### To do
What lines below contain the string "سماد"? List them all.

(Source data)
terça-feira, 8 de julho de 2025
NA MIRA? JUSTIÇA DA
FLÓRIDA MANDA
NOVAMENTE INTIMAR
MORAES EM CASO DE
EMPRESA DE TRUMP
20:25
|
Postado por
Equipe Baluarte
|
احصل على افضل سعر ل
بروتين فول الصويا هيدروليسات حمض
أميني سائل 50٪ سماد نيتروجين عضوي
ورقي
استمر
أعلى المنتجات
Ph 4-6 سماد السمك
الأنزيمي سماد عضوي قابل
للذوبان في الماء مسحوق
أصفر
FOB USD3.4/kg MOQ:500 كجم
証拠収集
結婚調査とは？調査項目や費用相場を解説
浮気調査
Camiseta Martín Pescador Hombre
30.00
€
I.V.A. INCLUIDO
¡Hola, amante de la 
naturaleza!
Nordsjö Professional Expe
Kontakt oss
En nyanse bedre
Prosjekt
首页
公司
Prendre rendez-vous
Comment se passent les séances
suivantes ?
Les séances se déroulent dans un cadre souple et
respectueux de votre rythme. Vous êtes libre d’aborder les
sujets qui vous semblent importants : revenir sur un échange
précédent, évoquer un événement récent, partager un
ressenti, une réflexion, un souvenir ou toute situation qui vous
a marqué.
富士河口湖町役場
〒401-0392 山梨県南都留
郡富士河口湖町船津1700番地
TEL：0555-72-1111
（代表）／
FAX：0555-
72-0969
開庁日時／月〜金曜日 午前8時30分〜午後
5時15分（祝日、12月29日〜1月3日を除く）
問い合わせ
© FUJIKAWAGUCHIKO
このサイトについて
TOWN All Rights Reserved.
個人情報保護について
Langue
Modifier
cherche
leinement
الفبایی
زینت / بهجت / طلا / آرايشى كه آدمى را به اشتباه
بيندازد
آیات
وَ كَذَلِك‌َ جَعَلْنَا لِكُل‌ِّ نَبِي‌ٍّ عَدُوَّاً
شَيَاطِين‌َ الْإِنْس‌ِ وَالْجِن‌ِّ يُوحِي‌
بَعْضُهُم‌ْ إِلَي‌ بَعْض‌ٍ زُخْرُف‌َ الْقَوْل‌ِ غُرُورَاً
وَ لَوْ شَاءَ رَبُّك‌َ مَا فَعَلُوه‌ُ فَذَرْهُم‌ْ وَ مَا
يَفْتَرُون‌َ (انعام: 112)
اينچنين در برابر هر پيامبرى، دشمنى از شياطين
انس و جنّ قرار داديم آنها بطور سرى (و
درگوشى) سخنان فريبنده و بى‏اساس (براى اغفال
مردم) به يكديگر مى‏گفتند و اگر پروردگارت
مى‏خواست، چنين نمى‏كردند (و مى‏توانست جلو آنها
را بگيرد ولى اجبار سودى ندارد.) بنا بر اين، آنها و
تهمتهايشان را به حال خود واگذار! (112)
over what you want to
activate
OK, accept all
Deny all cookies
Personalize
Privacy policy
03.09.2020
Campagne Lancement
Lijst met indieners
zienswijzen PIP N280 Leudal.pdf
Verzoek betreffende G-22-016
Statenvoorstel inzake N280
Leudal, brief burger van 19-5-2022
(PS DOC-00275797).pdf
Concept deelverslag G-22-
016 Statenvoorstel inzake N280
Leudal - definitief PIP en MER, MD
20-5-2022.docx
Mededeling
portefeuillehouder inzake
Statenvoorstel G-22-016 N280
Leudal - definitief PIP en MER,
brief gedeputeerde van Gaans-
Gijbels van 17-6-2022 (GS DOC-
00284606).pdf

### Solution below
أميني سائل 50٪ سماد نيتروجين عضوي
Ph 4-6 سماد السمك
الأنزيمي سماد عضوي قابل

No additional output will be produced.